For more than four decades, federal law has prohibited U.S. energy companies from selling unrefined American crude oil abroad without a special license. But that policy is under scrutiny since the Commerce Department approved two applications to export a type of light oil called condensate.

A $40 million shipment of oil from Texas departed for South Korea last week, the result of a campaign fueled by “determined energy companies, loophole-seeking lawyers, and an unprecedented boom in American drilling that could create a glut of ultralight oil,” the Wall Street Journal reported.

Most of that effort has been behind-the-scenes, but major oil companies have also increased their public calls for an export policy change in recent months.

With midterm elections approaching, they may be facing an uphill battle on that front, according to Morning Consult polling data. Although domestic oil production has increased nearly 50 percent since the end of 2011, likely voters worry about the impact that expanding energy exports could have on their wallets.

More than half of those polled—55 percent—think more oil or natural gas exports could raise prices in the U.S. Still, 28 percent have no opinion on the matter. Far fewer—17 percent—disagree that exports might increase their electric bills or gasoline prices.

But at the same time, 55 percent of likely voters favor expanding oil exports, according to a separate poll from July.

 

Democrats were more likely than Republicans to expect price increases. They were also split, 50-50, on whether the government should expand oil exports. Among Republicans, however, 67 percent favor expanding oil exports.

The results might seem contradictory.
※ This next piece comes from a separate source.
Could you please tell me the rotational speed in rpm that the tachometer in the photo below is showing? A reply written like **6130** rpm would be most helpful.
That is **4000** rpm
More than half of voters expect they would spend more if the U.S. expanded energy exports. But more than half also say they are in support of exporting more oil. And that’s the key problem for policymakers right now.

“The politics of it all are really quite complicated specifically because nobody knows what public opinion would be,” said Sarah O. Ladislaw, director and senior fellow in the Energy and National Security Program at the Center for Strategic and International Studies.

Most people assumed the public would be totally against crude oil exports, but others disagreed because they argued Americans support product exports generally, Ladislaw said.

What it comes down to, Ladislaw says, is a lack of public understanding about how oil prices—and therefore gasoline prices—are determined.

Voters have been hearing from their representatives in Congress that a ramp up of oil and natural gas production has made the U.S. more energy independent. And they’ve been told by proponents of exports that they would expand the market, spur even more production and lead to lower gasoline prices. But over the last few years as companies have extracted more and more oil from American soil, gasoline prices have not plummeted. So voters see a disconnect.

Ladislaw says that’s because voters, understandably, don’t know enough about global markets and how situations around the world, in places like Iran and Nigeria, have kept gasoline prices higher than they might otherwise be.

In any case, the industry-supported narrative of an increasingly energy independent America doesn’t seem to be breaking through.

Our polling data from early June showed that voters are largely split on whether they believe the U.S. is becoming energy independent or becoming an energy superpower.

And when you ask voters more generally about energy exports, 25 percent want to increase them, while 75 percent want to decrease them or keep them the same.

While it appears voters are already conflicted about energy exports, Ladislaw expects the public dialogue on the issue will only become more complicated. Voters are having to contemplate a whole new slate of issues, like how conflicts between Russia and Ukraine affect global natural gas supplies and how cold winters can disrupt regional power systems despite abundant energy resources.

But at the end of the day, the biggest factor in public opinion is how exports might impact people  on a day-to-day basis when they pay for gasoline.

“It will be interesting to see how the public responds to a more complicated mosaic of where energy security actually comes from and how that impacs their wallets and their sense of stability,” Ladislaw said.